Dataset content START
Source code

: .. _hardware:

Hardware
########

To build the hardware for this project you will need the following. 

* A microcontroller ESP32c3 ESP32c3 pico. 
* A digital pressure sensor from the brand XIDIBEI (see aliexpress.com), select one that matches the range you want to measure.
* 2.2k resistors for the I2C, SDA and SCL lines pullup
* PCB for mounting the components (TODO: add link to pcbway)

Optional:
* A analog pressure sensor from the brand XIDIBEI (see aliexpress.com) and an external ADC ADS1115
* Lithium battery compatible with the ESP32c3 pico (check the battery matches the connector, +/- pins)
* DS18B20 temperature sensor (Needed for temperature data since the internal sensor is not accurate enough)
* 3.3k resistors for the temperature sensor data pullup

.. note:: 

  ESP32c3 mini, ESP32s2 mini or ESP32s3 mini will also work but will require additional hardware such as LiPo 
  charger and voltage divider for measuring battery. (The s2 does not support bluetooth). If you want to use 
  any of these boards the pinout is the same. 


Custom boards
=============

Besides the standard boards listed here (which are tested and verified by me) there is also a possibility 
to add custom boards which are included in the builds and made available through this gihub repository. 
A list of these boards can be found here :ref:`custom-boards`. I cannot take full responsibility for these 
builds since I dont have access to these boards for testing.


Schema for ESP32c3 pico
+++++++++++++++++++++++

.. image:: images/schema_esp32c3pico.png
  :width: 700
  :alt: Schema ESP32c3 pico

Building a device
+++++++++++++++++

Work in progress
Dataset content END
Dataset content START
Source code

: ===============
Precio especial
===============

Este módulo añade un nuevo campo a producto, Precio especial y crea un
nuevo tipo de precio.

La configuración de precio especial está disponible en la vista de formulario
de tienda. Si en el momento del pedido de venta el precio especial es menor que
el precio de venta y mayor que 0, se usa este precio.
Dataset content END
_Exercise aim_
Tell how many lines above include "these", and add no other text.

_Response_
3